9
Min read
Jul 18, 2025
You may have seen news online about the British government secretly importing Afghan refugees to the UK and covering it up. The scandal is much worse than that, and that is why it is plunging the country in turmoil. We once again asked we asked Fred De Fossard, of the Prosperity Institute in London, to explain the UK to us.
The revelations this week that the British Government has transported around 24,000 Afghan refugees to the UK, at a projected cost of £7 billion, in complete secrecy – authorised by the courts – is one of the worst scandals in modern Britain. It is the latest example of a rotten, broken state, led by a political class which no longer serves the national interest or the British people.
In summary, in 2022 a database of people from Afghanistan, with potential connections to the UK, being considered for evacuation after the fall of Kabul was leaked accidentally by a British soldier. The leak was discovered in summer 2023. The Ministry of Defence feared that this would endanger the lives of Afghans who had assisted British forces during the war in Afghanistan, even though the people concerned were, by that time, known to have left for Pakistan.

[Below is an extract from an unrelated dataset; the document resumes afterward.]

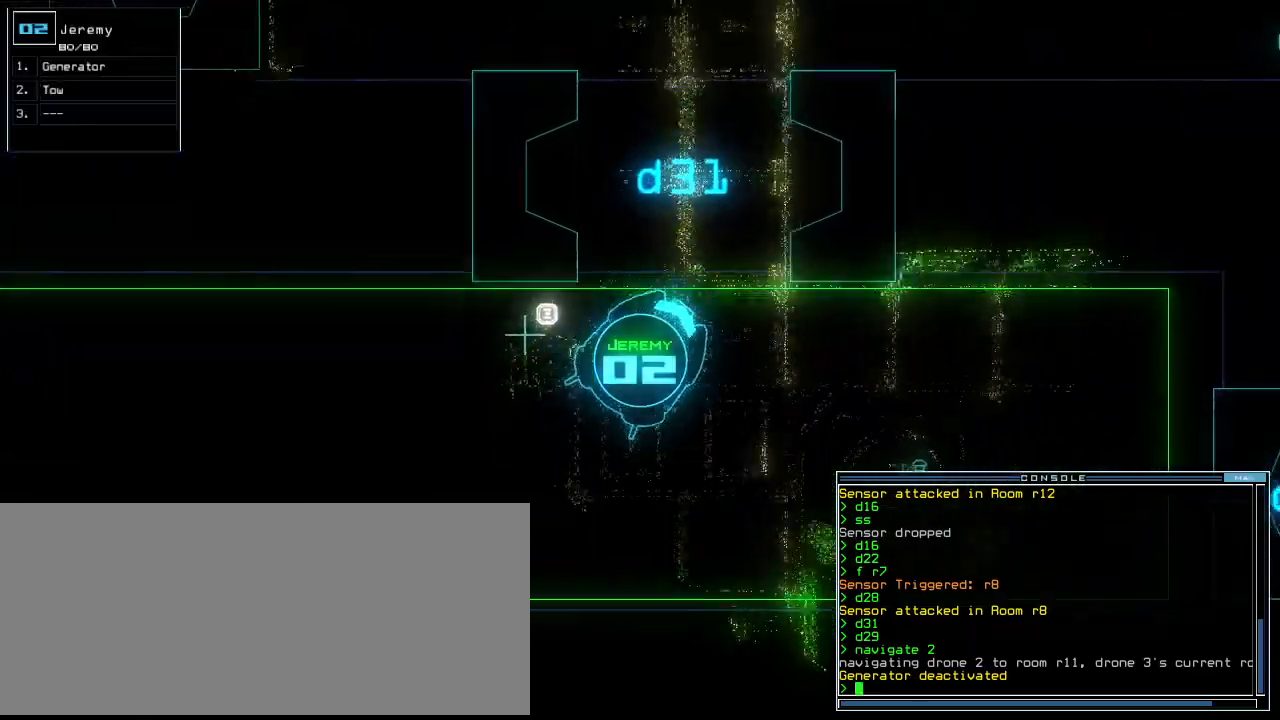
{"keys": ["left", "up"], "events": [[20, "left", "down"], [80, "left", "up"], [180, "left", "down"], [220, "left", "up"], [300, "left", "down"], [380, "left", "up"], [500, "left", "down"]]}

In response, Government Ministers successfully secured a court injunction so strong that not only was reporting about the leak banned, but so was reporting about the Government’s response, and even acknowledging the existence of the injunction itself. By that point, multiple newspapers had become aware of the leak, and had their stories gagged, even though the list was circulating online. The Government subsequently evacuated the Afghans concerned – with far lower security standards than the original evacuations – and after the 2024 General Election, the newly-elected Labour Government successfully applied to continue the injunction, maintaining the secrecy.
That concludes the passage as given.